Adolescente
Buongiorno, Vi ringrazio dell'opportunità di esporre il mio dubbio, se così si può chiamare. Mi chiamo Desirè ed ho 50 anni, sposata con tre figli di cui 1 di 16 anni. R. è un ragazzo piuttosto tranquillo, diligente e bravo a scuola, i professori lo definiscono "dotato", ha amici e fino a qui tutto nella norma. A casa invece è taciturno, parla pochissimo, con me è scontroso e raramente mi parla, lo fa con il padre solo se sollecitato ma con lui scherza anche, con i fratelli a volte esce ed ha un legame molto stretto. Il problema sono io a questo punto. Da me si aspetta che gli prepari la colazione, tutto ciò di cui ha bisogno, se non sta bene si rivolge a me e a volte in silenzio viene nello studio in cui lavoro, se non mi sente o vede per un po', mi guarda sorride e basta. Mi parla in maniera scontrosa e solo se lo sollecito. Ho provato a capire cosa c'è che non va, dice che rompo e che sono troppo presente. Però è me che cerca se ha qualche problema o malessere. Gli ho proposto una terapia con me o famigliare per cercare di risolvere la situazione ma non ne vuole sapere. Questo atteggiamento è iniziato circa un paio di anni fa. Cosa mi consigliate? Grazie
Buonasera,
grazie per aver condiviso la sua esperienza con tanta sincerità. Quello che descrive è un fenomeno abbastanza comune nell’adolescenza: ragazzi che fino a poco prima erano più aperti iniziano a ritirarsi, a essere più silenziosi o scontrosi, soprattutto con la madre. Questo non significa necessariamente che ci sia qualcosa che “non va” in lui, ma spesso riflette un bisogno di autonomia, di gestire le proprie emozioni in modo indipendente, e una forma di sperimentazione dei confini all’interno della famiglia.

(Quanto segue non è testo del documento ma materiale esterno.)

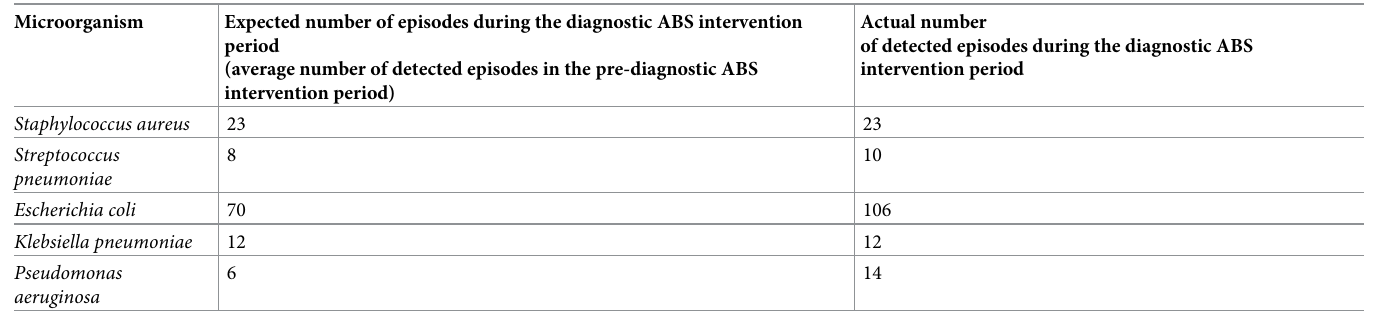
Actual number of detected episodes during the diagnostic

Il comportamento che osserva – taciturnità, scontrosità, il rifiuto della terapia – può essere frustrante, ma è importante ricordare che non implica mancanza di affetto. Il fatto che cerchi la sua presenza quando sta male, che accetti cure o attenzioni, che sorrida quando la nota, mostra che il legame affettivo è ancora presente, anche se espresso in modi meno diretti. Gli adolescenti spesso comunicano in maniera indiretta e si avvicinano ai genitori quando ne sentono il bisogno, pur opponendosi a tentativi di “controllo” o sollecitazioni troppo insistenti.

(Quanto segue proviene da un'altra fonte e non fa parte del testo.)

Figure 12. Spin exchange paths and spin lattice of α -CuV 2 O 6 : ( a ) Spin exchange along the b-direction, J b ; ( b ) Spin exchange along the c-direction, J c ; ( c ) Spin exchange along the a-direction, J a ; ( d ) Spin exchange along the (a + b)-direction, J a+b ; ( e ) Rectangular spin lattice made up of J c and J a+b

In questa fase, alcune strategie possono essere utili: mantenere una presenza affettuosa ma non invadente, offrire supporto concreto senza insistere troppo sulla comunicazione verbale, creare momenti neutri di condivisione (come pasti insieme, attività comuni), rispettando i suoi spazi. Evitare conflitti o pressioni sulla “condivisione obbligatoria” può ridurre la resistenza.

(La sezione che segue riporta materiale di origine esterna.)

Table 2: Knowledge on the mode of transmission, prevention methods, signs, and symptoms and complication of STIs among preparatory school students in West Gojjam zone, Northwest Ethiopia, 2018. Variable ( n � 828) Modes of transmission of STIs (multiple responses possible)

Il fatto che abbia suggerito un percorso di supporto psicologico è positivo; tuttavia, forzare la terapia può generare opposizione. Spesso, proporre un ambiente sicuro, senza obblighi, in cui il ragazzo possa eventualmente aprirsi quando si sente pronto, è più efficace.
In sintesi, la situazione che descrive sembra più legata alla normale ricerca di autonomia di un adolescente che a un problema grave. Continuare a essere presente, disponibile e accogliente senza invadere i suoi spazi è la chiave. Con il tempo, e mantenendo un dialogo aperto ma rispettoso, la relazione tenderà a riequilibrarsi. Rimango a disposizione, un saluto!